On the other side of the country, Emery sits in her office off a busy highway nestled amid West Virginia’s breathtaking mountains and whitewater rivers that attract tourists from across the world. Data collected from her clinic along with more than two dozen others nationwide, spell out what she sees in real time every day: Of the 11,500 coal miners from central Appalachia with X-rays analyzed by NIOSH-certified readers from mid-2020 through mid-2025, 55% had some form of black lung with the highest annual rate — 62% — recorded among miners seen in the past year, according to researcher Kirsten Almberg at the University of Illinois Chicago. That compares to 41% elsewhere in the U.S. over the same five-year period.

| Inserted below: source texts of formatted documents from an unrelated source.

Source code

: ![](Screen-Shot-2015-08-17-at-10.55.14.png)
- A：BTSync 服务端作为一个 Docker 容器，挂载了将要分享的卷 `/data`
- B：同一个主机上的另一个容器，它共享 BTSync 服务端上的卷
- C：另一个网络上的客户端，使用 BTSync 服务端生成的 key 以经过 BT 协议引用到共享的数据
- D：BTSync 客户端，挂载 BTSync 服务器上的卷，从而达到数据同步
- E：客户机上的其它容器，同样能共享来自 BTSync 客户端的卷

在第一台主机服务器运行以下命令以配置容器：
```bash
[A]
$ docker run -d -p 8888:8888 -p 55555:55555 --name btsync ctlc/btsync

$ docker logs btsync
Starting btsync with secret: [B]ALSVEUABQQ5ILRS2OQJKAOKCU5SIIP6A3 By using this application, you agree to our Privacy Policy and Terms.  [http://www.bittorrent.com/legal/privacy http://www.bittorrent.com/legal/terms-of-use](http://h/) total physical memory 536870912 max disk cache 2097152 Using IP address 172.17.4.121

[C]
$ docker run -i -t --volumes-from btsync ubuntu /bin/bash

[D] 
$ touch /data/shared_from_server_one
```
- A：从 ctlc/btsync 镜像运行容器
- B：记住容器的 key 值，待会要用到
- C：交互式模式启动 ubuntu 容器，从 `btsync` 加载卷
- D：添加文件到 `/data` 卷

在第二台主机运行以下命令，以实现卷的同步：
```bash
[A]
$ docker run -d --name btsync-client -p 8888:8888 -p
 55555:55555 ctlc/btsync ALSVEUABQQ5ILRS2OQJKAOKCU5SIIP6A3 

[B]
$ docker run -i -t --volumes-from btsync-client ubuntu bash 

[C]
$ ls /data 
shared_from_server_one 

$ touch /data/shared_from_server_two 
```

Experts say that’s because much of the easy-to-reach coal has already been extracted in West Virginia and neighboring Virginia and Kentucky, forcing miners to use massive equipment to eat through walls of quartz-filled sandstone to reach the remaining thin coal seams. This creates excess dust laced with shards of silica, which also cause lung cancer and kidney disease. It’s 20 times more toxic than coal dust, the major culprit of the past that often sickened older workers. The silica crystals embed in miners’ lungs, causing chronic inflammation and eventually irreversible scarring that peppers X-rays with chalky spots. It leaves proud, once-strong men skinny and weak. They choke on their food and gasp after just a few steps, cradling shiny cylinders that provide a lifeline of oxygen through tubes snaking into their nostrils.

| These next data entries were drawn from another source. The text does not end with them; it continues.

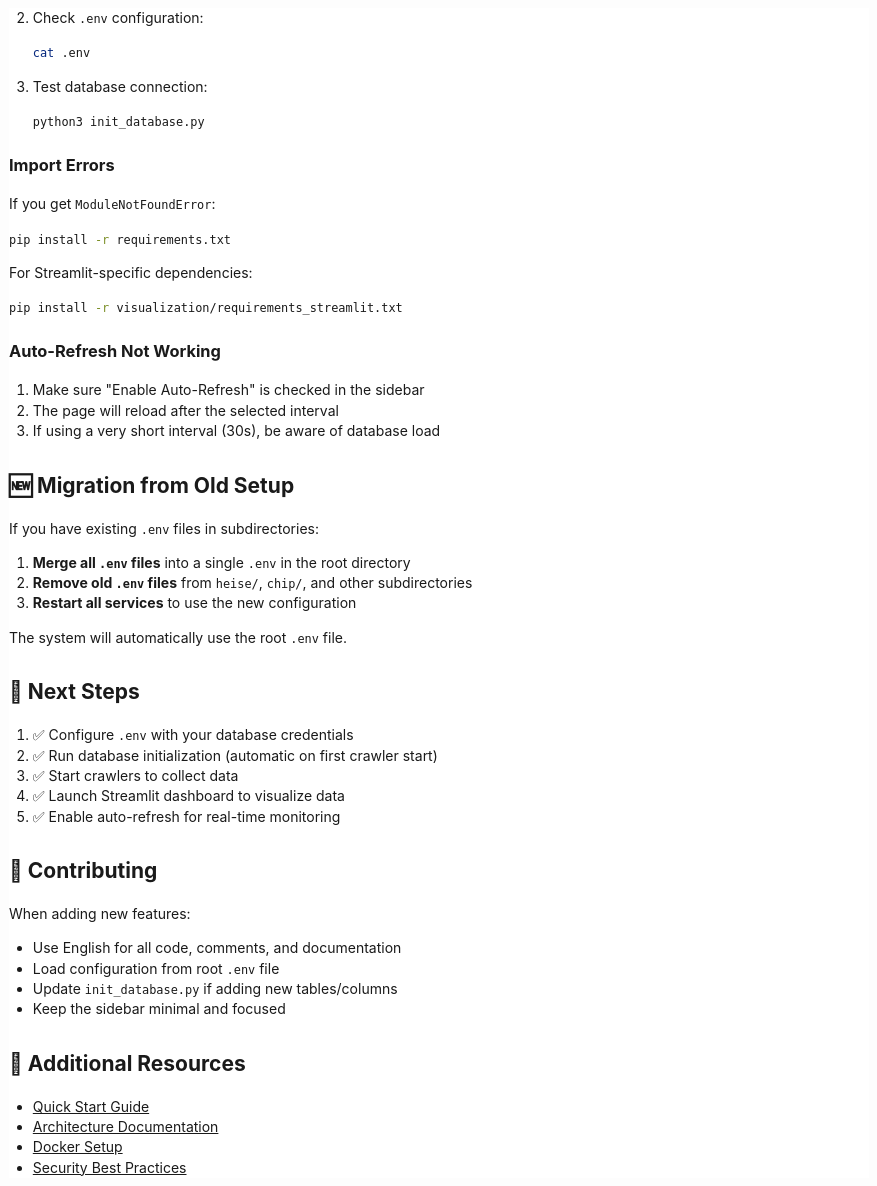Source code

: 2. Check `.env` configuration:
   ```bash
   cat .env
   ```

3. Test database connection:
   ```bash
   python3 init_database.py
   ```

### Import Errors

If you get `ModuleNotFoundError`:

```bash
pip install -r requirements.txt
```

For Streamlit-specific dependencies:
```bash
pip install -r visualization/requirements_streamlit.txt
```

### Auto-Refresh Not Working

1. Make sure "Enable Auto-Refresh" is checked in the sidebar
2. The page will reload after the selected interval
3. If using a very short interval (30s), be aware of database load

## 🆕 Migration from Old Setup

If you have existing `.env` files in subdirectories:

1. **Merge all `.env` files** into a single `.env` in the root directory
2. **Remove old `.env` files** from `heise/`, `chip/`, and other subdirectories
3. **Restart all services** to use the new configuration

The system will automatically use the root `.env` file.

## 📝 Next Steps

1. ✅ Configure `.env` with your database credentials
2. ✅ Run database initialization (automatic on first crawler start)
3. ✅ Start crawlers to collect data
4. ✅ Launch Streamlit dashboard to visualize data
5. ✅ Enable auto-refresh for real-time monitoring

## 🤝 Contributing

When adding new features:
- Use English for all code, comments, and documentation
- Load configuration from root `.env` file
- Update `init_database.py` if adding new tables/columns
- Keep the sidebar minimal and focused

## 📖 Additional Resources

- [Quick Start Guide](QUICKSTART.md)
- [Architecture Documentation](ARCHITECTURE.md)
- [Docker Setup](DOCKER_SETUP.md)
- [Security Best Practices](SECURITY.md)
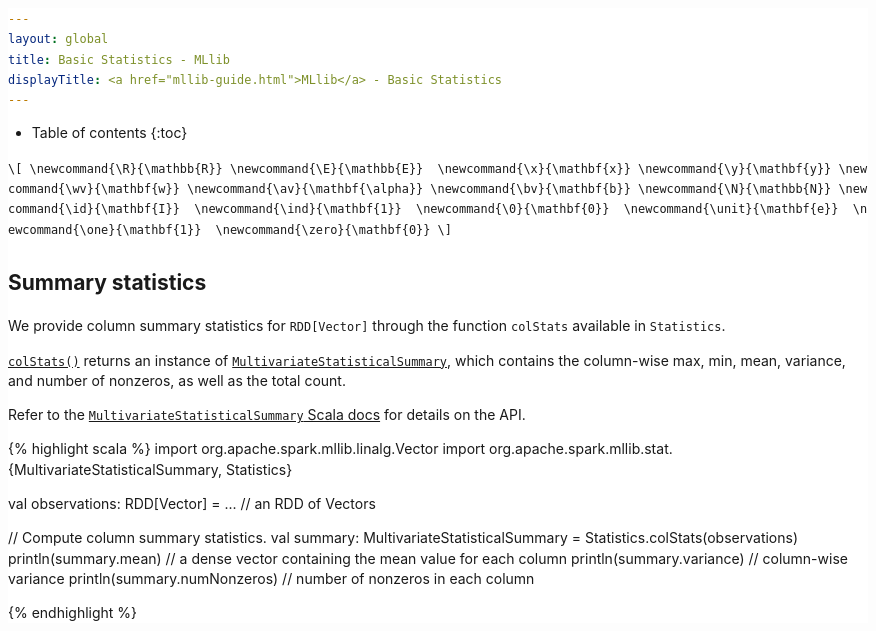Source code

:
 ```yaml
---
layout: global
title: Basic Statistics - MLlib
displayTitle: <a href="mllib-guide.html">MLlib</a> - Basic Statistics 
---
```


* Table of contents
{:toc}


`\[
\newcommand{\R}{\mathbb{R}}
\newcommand{\E}{\mathbb{E}} 
\newcommand{\x}{\mathbf{x}}
\newcommand{\y}{\mathbf{y}}
\newcommand{\wv}{\mathbf{w}}
\newcommand{\av}{\mathbf{\alpha}}
\newcommand{\bv}{\mathbf{b}}
\newcommand{\N}{\mathbb{N}}
\newcommand{\id}{\mathbf{I}} 
\newcommand{\ind}{\mathbf{1}} 
\newcommand{\0}{\mathbf{0}} 
\newcommand{\unit}{\mathbf{e}} 
\newcommand{\one}{\mathbf{1}} 
\newcommand{\zero}{\mathbf{0}}
\]`

## Summary statistics 

We provide column summary statistics for `RDD[Vector]` through the function `colStats` 
available in `Statistics`.

<div class="codetabs">
<div data-lang="scala" markdown="1">

[`colStats()`](api/scala/index.html#org.apache.spark.mllib.stat.Statistics$) returns an instance of
[`MultivariateStatisticalSummary`](api/scala/index.html#org.apache.spark.mllib.stat.MultivariateStatisticalSummary),
which contains the column-wise max, min, mean, variance, and number of nonzeros, as well as the
total count.

Refer to the [`MultivariateStatisticalSummary` Scala docs](api/scala/index.html#org.apache.spark.mllib.stat.MultivariateStatisticalSummary) for details on the API.

{% highlight scala %}
import org.apache.spark.mllib.linalg.Vector
import org.apache.spark.mllib.stat.{MultivariateStatisticalSummary, Statistics}

val observations: RDD[Vector] = ... // an RDD of Vectors

// Compute column summary statistics.
val summary: MultivariateStatisticalSummary = Statistics.colStats(observations)
println(summary.mean) // a dense vector containing the mean value for each column
println(summary.variance) // column-wise variance
println(summary.numNonzeros) // number of nonzeros in each column

{% endhighlight %}
</div>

“If you’ve ever about drowned — or anybody’s about drowned — they know what I’m talking about because I go through that every morning,” said Mark F. Powell, a fourth-generation miner from southern West Virginia who’s upset with Trump’s policies. “By the end of the day, I’m so tired. Sometimes I don’t even eat supper. I’ll come home and sometimes I’m not even able to take a shower. I’m not ashamed to tell it. I’ll lay on the floor and go to sleep.”

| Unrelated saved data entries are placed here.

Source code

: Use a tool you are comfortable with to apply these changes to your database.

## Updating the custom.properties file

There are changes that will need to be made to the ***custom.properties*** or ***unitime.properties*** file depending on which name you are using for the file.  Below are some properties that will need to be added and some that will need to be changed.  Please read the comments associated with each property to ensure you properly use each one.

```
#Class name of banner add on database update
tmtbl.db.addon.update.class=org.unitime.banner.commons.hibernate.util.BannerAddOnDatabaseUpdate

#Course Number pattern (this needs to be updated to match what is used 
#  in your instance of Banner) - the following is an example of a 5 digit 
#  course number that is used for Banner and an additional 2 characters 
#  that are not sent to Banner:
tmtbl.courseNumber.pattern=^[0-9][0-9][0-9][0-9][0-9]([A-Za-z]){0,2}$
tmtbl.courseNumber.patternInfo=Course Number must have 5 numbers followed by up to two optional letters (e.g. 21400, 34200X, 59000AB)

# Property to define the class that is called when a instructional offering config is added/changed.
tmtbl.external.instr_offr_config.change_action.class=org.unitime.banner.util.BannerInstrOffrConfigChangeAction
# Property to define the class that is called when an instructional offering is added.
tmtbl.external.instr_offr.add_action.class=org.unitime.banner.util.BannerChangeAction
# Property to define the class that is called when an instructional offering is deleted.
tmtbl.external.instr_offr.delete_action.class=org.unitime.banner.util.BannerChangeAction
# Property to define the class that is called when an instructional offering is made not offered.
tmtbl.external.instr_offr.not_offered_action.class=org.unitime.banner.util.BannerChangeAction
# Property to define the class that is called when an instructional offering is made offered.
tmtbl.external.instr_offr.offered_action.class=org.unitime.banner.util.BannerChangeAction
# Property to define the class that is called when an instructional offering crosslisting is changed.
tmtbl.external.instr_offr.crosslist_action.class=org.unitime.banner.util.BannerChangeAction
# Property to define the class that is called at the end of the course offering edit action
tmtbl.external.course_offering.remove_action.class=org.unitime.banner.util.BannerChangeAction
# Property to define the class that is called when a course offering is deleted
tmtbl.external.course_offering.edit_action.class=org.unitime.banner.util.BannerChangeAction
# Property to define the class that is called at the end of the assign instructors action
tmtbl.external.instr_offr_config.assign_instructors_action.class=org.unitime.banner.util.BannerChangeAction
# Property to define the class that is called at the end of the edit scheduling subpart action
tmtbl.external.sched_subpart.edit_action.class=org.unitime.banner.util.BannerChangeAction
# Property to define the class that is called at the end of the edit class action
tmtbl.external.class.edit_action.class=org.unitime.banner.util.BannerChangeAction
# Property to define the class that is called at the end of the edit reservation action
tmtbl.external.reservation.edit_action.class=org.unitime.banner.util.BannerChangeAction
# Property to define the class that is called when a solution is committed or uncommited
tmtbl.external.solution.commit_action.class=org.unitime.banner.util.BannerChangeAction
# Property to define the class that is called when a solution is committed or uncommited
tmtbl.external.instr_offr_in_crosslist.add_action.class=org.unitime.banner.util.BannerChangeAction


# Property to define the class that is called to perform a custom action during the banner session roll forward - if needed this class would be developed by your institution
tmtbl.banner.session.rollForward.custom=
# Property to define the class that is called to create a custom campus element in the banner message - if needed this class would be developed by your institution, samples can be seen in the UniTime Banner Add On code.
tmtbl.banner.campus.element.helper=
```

He said he wore his protective respirator throughout his nearly 30-year career, but was still diagnosed with a progressive form of complicated black lung and silicosis when he was 45. NIOSH certified his X-ray, allowing him to move to a job on the surface with no pay cut. Now, just four years later, he said he doesn’t have the wind to mow his lawn.
He said he worries about younger miners. Some, no longer protected by unions, were afraid to speak to The Associated Press or question bosses who may be skirting health and safety regulations.
From 1970 to 2016, more than 75,000 miners’ deaths were connected to black lung, according to NIOSH. Disease rates dropped after Congress put the agency’s Coal Workers’ Health Surveillance Program in place, but have surged since the late 1990s. NIOSH and unions have highlighted the need for the silica rule for decades, which cuts permissible silica dust levels inside mines from 100 to 50 micrograms per cubic meter of air averaged over an eight-hour shift — the same levels already enforced by the Occupational Safety and Health Administration in other industries such as construction. In 2018, NIOSH published a report showing around one in five coal miners with at least 25 years’ experience in central Appalachia had black lung. Those findings were based largely off of working miners who may not have been sick when X-rayed. Researchers say the newer numbers collected from black lung clinics like Emery’s show a bleaker picture because they capture miners who are disabled or retired, many of whom were never screened by NIOSH.
In July, seven House Republicans, led by Rep. Tim Walberg of Michigan, who chairs the House Education and Workforce committee, wrote a letter to the Mine Safety and Health Administration opposing parts of the silica rule, saying it ignored commonsense controls.